Le rapport de la Commission nationale sur les causes de la crise financière et économique aux États-Unis, rendu public jeudi, confirme beaucoup d'éléments connus. Ce qui ne lui enlève rien de sa valeur, au contraire. Cette brique abondamment documentée est une police d'assurance contre tous ceux qui tenteront de réécrire l'histoire.

Le rapport de la Commission nationale sur les causes de la crise financière et économique aux États-Unis, rendu public jeudi, confirme beaucoup d'éléments connus. Ce qui ne lui enlève rien de sa valeur, au contraire. Cette brique abondamment documentée est une police d'assurance contre tous ceux qui tenteront de réécrire l'histoire.

«Cette crise financière était évitable.» La première conclusion de la commission créée par le Congrès américain est aussi la plus importante. Elle cloue le bec à tous ceux qui entretiennent l'idée que la débâcle de septembre 2008 est une espèce de catastrophe naturelle impossible à prévoir. S'il est vrai que le moment exact et l'ampleur du cataclysme auraient difficilement pu être prédits, il faut aussi admettre qu'on a ignoré les signaux inquiétants.  
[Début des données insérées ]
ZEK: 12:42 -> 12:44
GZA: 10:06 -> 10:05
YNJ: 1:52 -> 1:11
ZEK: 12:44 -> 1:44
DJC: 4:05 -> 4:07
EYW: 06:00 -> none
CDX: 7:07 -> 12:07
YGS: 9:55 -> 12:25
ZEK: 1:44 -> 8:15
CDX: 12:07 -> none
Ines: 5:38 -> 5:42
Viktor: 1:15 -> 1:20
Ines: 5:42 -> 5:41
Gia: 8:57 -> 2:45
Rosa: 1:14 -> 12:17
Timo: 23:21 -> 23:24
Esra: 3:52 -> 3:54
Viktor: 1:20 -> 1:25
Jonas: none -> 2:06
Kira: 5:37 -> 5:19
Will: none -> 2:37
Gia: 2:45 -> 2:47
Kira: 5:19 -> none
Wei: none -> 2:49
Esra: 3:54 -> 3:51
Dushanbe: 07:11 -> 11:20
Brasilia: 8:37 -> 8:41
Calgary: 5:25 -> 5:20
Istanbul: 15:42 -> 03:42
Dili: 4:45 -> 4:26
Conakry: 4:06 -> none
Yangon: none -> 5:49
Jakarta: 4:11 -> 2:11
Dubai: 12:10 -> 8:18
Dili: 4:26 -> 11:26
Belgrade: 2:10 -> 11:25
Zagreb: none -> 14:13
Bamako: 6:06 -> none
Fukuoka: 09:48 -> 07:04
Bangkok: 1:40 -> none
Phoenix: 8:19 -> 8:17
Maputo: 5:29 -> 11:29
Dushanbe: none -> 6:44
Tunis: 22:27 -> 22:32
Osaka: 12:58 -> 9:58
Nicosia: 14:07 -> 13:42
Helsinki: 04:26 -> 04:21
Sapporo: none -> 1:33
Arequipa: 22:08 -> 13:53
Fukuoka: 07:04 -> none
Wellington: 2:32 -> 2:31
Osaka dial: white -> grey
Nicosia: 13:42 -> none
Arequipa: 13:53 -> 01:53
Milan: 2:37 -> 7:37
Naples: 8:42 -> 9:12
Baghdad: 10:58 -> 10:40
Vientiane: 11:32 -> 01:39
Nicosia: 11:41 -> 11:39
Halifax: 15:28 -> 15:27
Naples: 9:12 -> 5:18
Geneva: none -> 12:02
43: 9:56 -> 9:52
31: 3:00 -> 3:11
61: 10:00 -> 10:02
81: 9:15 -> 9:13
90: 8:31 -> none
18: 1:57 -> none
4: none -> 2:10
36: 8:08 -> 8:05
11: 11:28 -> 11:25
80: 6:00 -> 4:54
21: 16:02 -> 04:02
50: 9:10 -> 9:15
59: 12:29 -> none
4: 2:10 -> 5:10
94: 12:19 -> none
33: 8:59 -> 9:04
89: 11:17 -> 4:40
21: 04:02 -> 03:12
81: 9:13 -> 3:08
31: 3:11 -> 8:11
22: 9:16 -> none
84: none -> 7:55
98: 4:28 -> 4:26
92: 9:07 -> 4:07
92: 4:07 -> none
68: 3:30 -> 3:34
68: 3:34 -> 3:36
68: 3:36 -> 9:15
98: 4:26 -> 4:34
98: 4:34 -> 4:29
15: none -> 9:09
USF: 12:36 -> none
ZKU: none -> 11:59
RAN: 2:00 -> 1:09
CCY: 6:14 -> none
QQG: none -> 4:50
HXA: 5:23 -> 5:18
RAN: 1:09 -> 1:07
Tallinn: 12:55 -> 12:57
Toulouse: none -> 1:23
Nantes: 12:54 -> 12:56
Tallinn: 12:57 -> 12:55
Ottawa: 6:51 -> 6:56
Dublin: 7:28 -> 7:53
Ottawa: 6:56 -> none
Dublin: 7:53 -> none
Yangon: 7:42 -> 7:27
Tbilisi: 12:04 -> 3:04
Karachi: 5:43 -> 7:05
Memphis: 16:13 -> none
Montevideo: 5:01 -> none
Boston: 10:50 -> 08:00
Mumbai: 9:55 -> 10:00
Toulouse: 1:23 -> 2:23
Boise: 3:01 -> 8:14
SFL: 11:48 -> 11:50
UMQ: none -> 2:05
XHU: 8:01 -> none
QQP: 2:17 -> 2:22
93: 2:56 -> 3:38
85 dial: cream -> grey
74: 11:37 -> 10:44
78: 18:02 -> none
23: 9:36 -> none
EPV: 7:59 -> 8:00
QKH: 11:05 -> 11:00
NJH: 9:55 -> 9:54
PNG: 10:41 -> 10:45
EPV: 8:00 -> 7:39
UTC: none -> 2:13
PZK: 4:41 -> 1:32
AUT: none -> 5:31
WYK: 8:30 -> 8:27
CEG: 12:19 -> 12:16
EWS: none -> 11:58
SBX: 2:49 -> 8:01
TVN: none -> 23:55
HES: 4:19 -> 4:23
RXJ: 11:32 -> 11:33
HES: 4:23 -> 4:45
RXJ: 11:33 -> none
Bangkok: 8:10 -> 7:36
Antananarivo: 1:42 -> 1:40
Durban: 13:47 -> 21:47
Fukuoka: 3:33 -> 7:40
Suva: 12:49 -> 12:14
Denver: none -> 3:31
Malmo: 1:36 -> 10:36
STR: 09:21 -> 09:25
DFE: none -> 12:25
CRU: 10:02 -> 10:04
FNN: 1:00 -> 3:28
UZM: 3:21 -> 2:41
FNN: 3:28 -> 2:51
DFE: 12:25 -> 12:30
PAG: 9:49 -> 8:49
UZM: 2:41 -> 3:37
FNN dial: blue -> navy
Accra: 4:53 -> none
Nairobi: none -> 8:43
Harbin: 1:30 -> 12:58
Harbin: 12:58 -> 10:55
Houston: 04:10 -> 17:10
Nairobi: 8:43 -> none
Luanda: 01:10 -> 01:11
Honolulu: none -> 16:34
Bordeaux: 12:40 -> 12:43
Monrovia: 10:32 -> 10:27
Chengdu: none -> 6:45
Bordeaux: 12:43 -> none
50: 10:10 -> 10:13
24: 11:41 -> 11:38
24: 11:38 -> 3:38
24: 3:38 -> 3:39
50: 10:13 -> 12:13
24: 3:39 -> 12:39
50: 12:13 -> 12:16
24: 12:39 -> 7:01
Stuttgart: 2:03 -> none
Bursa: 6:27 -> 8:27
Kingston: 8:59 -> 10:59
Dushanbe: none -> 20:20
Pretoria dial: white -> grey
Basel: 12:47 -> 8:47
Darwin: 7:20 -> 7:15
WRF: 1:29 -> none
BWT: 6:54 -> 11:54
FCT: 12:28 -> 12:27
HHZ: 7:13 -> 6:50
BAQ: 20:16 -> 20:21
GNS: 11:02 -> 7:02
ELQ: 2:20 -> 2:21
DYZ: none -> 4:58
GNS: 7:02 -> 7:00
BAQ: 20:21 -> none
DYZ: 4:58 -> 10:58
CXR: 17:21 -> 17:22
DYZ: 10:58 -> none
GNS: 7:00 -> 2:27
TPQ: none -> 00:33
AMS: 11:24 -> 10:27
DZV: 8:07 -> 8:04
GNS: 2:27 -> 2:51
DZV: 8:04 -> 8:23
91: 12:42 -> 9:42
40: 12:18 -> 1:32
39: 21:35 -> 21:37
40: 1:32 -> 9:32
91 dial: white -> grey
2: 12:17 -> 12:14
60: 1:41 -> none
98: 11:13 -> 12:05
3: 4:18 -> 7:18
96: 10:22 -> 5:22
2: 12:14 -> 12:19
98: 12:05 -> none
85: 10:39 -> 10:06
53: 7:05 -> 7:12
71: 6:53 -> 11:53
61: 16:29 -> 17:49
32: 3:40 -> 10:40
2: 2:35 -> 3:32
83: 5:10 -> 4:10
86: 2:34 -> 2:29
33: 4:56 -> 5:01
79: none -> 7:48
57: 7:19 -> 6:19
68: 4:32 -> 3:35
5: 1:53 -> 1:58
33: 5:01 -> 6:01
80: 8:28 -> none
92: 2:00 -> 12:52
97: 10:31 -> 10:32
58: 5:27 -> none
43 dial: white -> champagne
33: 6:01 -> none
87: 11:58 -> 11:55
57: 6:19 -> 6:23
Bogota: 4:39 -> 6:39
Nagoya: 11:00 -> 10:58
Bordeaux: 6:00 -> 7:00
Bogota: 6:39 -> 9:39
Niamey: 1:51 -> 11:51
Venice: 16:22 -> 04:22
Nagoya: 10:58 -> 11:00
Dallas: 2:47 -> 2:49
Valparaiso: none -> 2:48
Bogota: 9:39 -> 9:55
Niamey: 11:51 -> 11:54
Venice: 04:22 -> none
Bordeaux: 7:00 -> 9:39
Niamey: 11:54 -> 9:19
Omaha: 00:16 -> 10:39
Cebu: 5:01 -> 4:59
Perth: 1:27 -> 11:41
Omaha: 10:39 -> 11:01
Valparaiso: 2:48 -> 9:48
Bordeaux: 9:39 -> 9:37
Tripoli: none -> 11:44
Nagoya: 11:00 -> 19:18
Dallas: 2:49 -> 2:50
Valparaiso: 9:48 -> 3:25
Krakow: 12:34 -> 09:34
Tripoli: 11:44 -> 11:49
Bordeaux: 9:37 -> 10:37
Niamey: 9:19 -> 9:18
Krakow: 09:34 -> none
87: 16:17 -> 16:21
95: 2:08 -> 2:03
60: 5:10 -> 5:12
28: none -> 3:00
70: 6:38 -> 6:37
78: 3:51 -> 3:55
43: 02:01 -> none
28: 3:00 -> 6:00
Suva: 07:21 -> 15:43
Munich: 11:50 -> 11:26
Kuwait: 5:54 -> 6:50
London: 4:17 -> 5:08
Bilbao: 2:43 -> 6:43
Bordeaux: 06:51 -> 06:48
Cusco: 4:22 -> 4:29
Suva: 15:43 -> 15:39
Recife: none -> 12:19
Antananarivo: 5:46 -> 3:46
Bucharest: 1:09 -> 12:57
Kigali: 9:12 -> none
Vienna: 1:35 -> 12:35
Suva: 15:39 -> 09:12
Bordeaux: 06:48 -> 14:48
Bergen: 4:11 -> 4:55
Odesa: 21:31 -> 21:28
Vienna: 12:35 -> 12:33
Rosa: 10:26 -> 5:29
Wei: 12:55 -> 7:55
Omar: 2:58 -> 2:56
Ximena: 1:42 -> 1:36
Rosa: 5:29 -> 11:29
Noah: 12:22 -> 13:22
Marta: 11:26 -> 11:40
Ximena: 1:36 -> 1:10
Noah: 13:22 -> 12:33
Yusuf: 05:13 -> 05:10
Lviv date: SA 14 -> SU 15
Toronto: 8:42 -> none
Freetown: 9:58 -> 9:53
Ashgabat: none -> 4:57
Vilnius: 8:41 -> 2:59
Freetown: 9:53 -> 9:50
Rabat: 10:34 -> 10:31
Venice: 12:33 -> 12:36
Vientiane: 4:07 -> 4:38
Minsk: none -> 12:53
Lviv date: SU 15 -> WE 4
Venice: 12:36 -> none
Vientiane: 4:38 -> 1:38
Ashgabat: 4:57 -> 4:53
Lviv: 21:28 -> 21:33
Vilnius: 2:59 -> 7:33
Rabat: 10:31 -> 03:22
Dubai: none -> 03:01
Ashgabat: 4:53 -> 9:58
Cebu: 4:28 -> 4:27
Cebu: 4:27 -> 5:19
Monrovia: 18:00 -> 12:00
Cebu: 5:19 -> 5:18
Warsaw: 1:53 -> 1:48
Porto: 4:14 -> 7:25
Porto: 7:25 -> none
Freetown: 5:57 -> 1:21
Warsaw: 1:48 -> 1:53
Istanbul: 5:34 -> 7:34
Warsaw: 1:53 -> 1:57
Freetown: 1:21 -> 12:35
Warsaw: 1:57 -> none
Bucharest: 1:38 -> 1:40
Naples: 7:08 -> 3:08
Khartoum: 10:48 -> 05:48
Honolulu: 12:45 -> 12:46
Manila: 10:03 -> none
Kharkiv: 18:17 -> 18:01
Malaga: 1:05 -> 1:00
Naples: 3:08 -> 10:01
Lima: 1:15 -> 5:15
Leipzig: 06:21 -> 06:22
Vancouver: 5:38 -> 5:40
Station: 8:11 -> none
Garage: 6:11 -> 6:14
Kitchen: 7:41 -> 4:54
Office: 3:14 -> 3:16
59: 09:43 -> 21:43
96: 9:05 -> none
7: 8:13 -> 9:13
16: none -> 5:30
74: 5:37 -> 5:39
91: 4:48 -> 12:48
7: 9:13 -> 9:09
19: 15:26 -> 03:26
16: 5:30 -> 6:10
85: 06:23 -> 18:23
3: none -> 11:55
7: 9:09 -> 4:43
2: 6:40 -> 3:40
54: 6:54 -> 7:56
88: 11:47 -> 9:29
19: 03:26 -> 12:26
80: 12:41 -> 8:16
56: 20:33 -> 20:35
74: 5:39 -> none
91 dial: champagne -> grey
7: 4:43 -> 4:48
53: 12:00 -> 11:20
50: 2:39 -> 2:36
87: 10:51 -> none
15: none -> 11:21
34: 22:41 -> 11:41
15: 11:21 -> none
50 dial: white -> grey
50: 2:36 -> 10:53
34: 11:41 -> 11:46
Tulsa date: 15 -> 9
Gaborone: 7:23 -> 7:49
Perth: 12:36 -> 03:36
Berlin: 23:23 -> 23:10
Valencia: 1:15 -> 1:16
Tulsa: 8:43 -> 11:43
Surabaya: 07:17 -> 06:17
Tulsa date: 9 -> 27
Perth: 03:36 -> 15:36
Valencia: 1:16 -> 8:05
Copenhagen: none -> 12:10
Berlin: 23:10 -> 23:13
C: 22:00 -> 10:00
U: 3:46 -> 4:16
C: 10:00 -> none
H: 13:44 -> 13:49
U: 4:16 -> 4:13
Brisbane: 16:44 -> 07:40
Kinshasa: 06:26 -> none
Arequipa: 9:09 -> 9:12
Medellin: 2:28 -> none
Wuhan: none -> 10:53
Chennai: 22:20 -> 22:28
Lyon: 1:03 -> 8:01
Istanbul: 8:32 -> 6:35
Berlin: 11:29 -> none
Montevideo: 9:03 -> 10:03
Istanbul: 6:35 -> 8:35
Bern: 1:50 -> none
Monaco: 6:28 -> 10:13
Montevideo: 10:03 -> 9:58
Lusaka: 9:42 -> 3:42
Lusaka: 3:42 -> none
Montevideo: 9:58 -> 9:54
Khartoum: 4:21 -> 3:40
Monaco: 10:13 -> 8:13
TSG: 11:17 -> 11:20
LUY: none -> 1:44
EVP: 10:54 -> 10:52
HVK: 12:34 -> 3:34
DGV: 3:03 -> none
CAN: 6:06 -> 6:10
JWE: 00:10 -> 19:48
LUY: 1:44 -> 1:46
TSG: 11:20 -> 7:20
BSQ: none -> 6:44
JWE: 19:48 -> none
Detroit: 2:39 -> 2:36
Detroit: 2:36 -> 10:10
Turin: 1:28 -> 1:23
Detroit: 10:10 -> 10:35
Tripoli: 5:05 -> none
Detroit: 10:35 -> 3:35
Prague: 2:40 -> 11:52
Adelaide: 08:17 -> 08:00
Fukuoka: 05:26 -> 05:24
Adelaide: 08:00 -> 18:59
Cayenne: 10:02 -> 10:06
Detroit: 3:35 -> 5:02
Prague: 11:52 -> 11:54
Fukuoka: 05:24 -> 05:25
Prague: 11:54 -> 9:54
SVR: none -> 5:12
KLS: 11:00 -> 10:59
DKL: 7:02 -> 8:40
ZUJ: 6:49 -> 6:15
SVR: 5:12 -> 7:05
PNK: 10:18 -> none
La détérioration du marché hypothécaire résidentiel était évidente bien avant la crise. Au milieu des années 2000, près d'un emprunteur sur 10 prenait l'option ARM, qui lui permettait de faire des paiements si minimes que son capital restant dû augmentait. La proportion d'acheteurs en défaut de paiement quelques mois après avoir contracté leur prêt a pratiquement doublé entre 2006 et 2007.  

Et pourtant, le secteur financier affichait un appétit insatiable pour les titres adossés à ces créances de plus en plus fragiles. La complaisance des agences de notation et la titrisation ont faussé la perception des risques, mais le milieu a aussi contribué activement à sa chute.

Les structures de rémunération incitaient à augmenter les risques et l'effet de levier, c'est vrai. Ils ne rendaient cependant pas aveugle. Les témoignages et la correspondance cités dans ce rapport l'établissent hors de tout doute: plusieurs personnages de cette tragédie financière étaient conscients, dans certains cas atterrés, des dangers de leurs pratiques.

Les autorités financières passent aussi un sale quart d'heure. Trente ans de déréglementation et d'autorégulation n'excusent pas tout, conclut la Commission. «(Les autorités) avaient amplement de pouvoirs dans plusieurs domaines et ils ont choisi de ne pas les exercer», dénoncent les auteurs.

Les membres de la Commission nommés par les républicains (quatre sur 10) se sont inscrits en faux. Ils rejettent la thèse du manque d'encadrement réglementaire, et plusieurs conclusions du rapport. Pourtant, leur dissidence n'altère en rien la portée du document, qui tient davantage à la reconstitution minutieuse des événements qu'à leur interprétation. Les millions de pages et les quelque 700 témoignages recueillis dans le cadre de cette enquête ont une valeur inestimable. Les faits et les responsabilités que tant de gens se sont employés à ignorer avant la crise sont désormais impossibles à nier.

Le chapitre n'est pas clos pour autant. Comme le signalait une firme de consultants au forum économique de Davos cette semaine, plusieurs des risques présents avant et durant la crise sont encore là. Va-t-on continuer à les ignorer?